Назарук-старший грозно расхаживал по горнице, половицы под его ногами постанывали.
— Вот выродок на мою голову взявся! Хлеб ему давай, а! А ты его сеял, ты его молотил?! Пр-роучить мерзавца, шоб другим неповадно було шастать тут!..
Побегав по горнице, Трофим тяжко плюхнулся на лавку, сидел сейчас темнее тучи за буграми, над Доном, вглядывался — не видать ли продотрядовцев? За хлеб свой он не волновался, тот был спрятан надежно, за гумном, но Мишка, паразит, может и сыскать — знает же, где у батька потайные места! Неужто явится? Ну нехай, нехай. Мешок зерна, черт с ним, можно и дать, а на большее, выродок, не рассчитывай… Ох, Мишка, несдобровать тебе, если нос на гумно сунешь!..
Подводы на улице не появлялись, и Трофим малость успокоился — может, и пронесет бог?

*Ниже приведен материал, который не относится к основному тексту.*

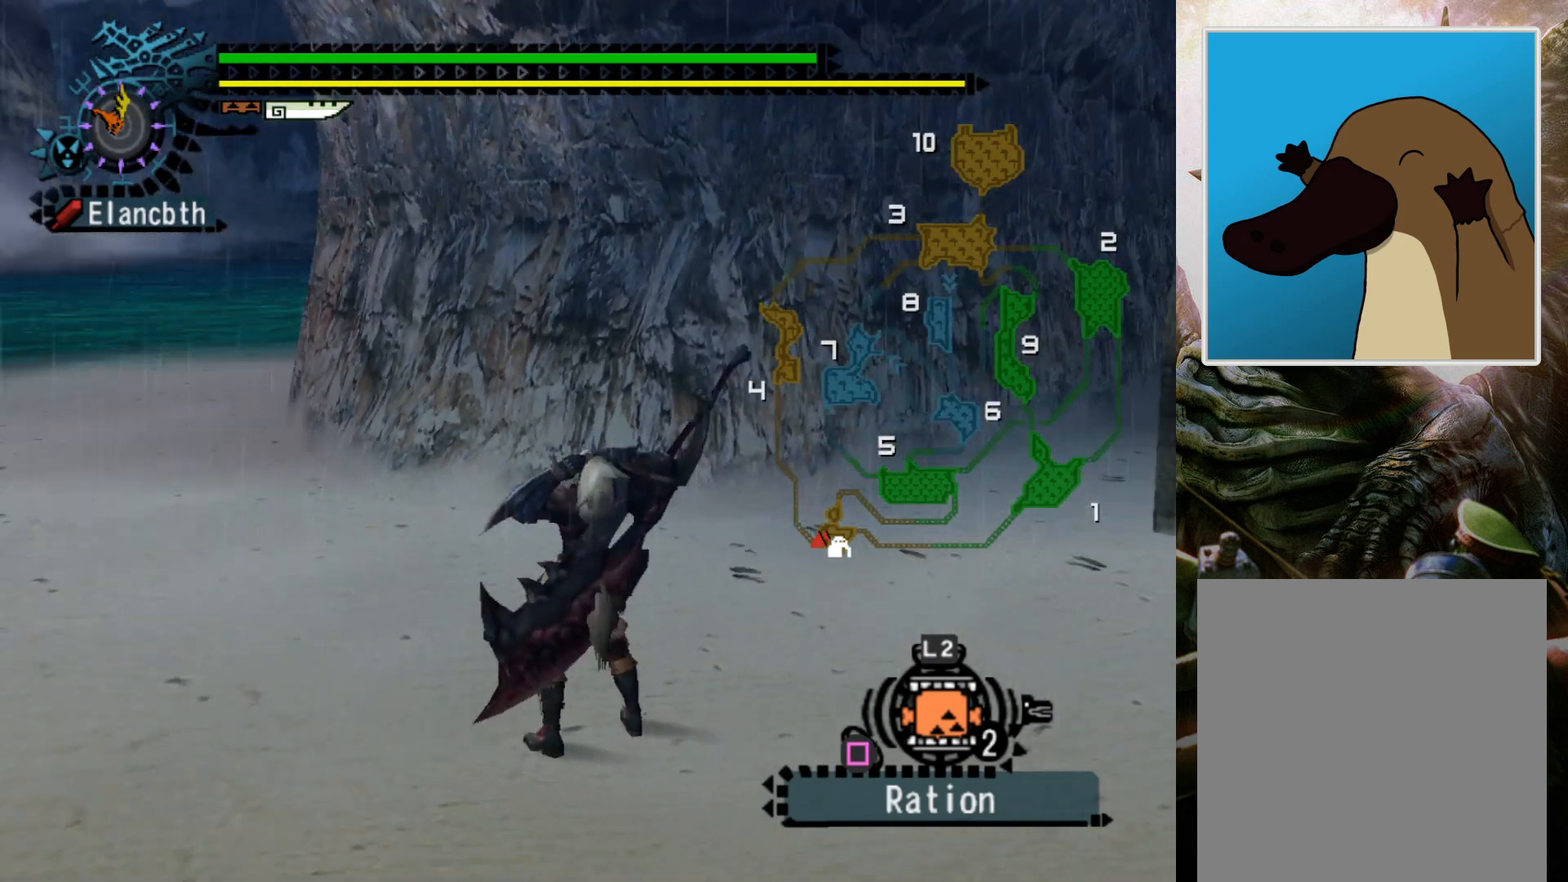
{"buttons": [], "left_stick": "center", "right_stick": "center", "events": []}
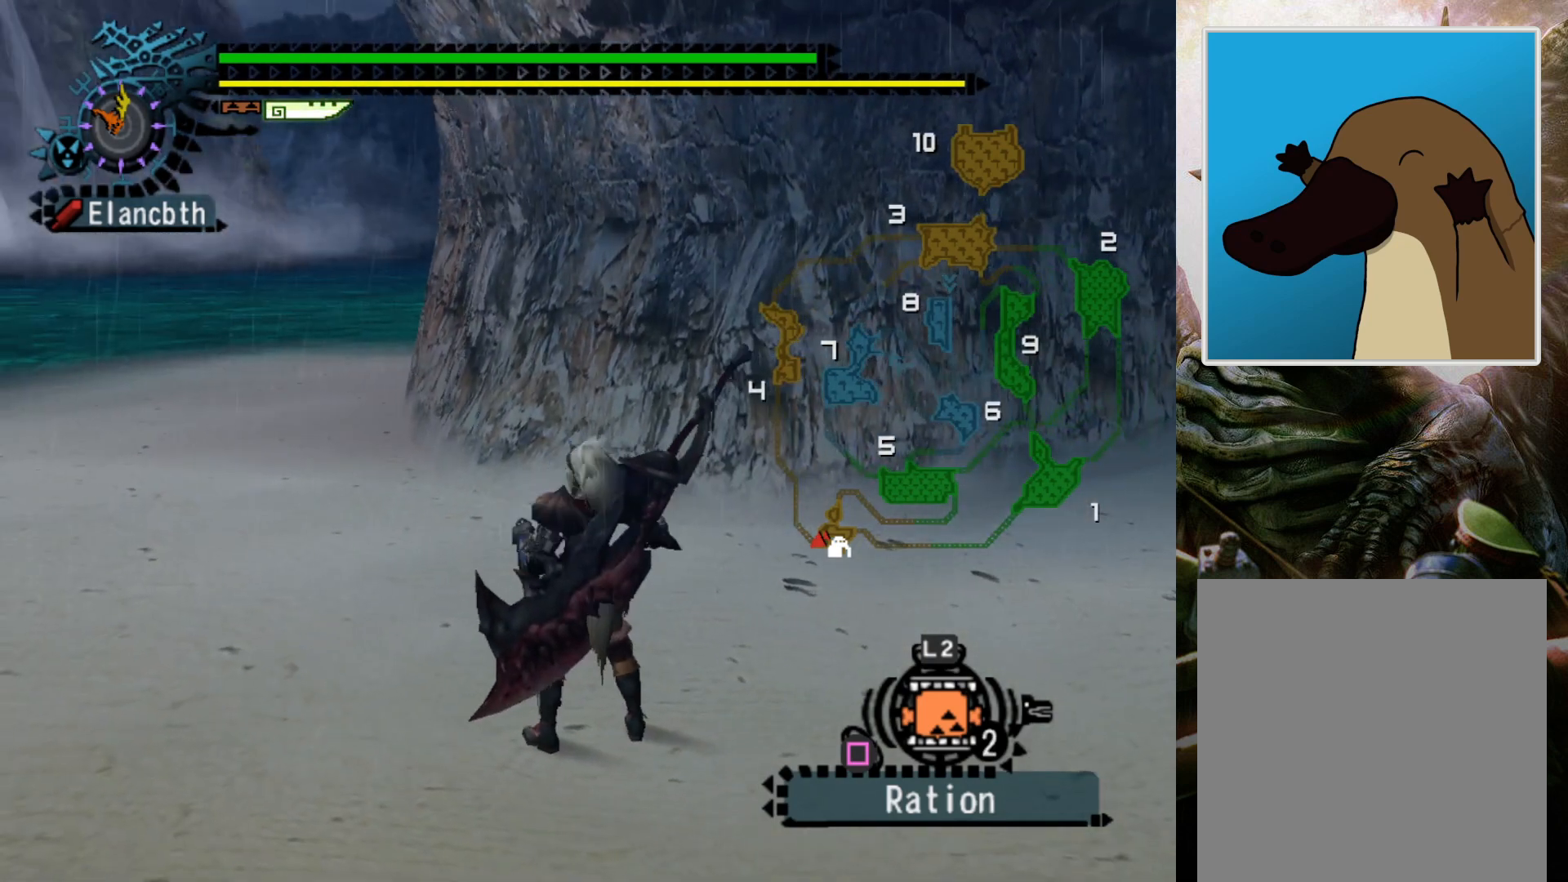
{"buttons": ["L2"], "left_stick": "center", "right_stick": "center", "events": [[167, "SQUARE", "down"], [333, "SQUARE", "up"], [500, "L2", "down"]]}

Не совсем же он, сынок, из ума выжил?! Разверстка разверсткой, а о батьке с матерью тож надо подумать. Хотя, конечно, хлеба у него не на одну зиму припрятано, но родная кровь в Мишке заговорить должна…
Стукнули в другое окно, не с улицы, и Трофим кинулся к нему, увидел Гришку, второго своего сына; с ним были Марко́ Гончаров, с полгода уже как дезертировавший из Красной Армии, и Кунахов Пронька, шмыгающий красным от вечно пьяной и разгульной жизни носом.
Назарук-старший кинул на голову серую барашковую папаху, на ходу надел кожух, вышел степенно на крыльцо.
— Ну? — спросил он властно подошедших к нему мужиков. — Чего там?
— Да гребут же, Трофим! — жалостливо выкрикнул Кунахов. — Явились до мэнэ… — он пьяненько всхлипнул, — шестеро, або семеро, з винтовками…
— Да чого ты брешешь, Пронька! — укоризненно и весело ухмыляясь, сказал Гончаров, поддергивая, видно, сползающие штаны. — Их всего двое!
— Тьфу-у… — выразительно сплюнул Назарук-старший. — И ты слюни распустыв? Да шо у тэбэ — вил нема? А, Пронька?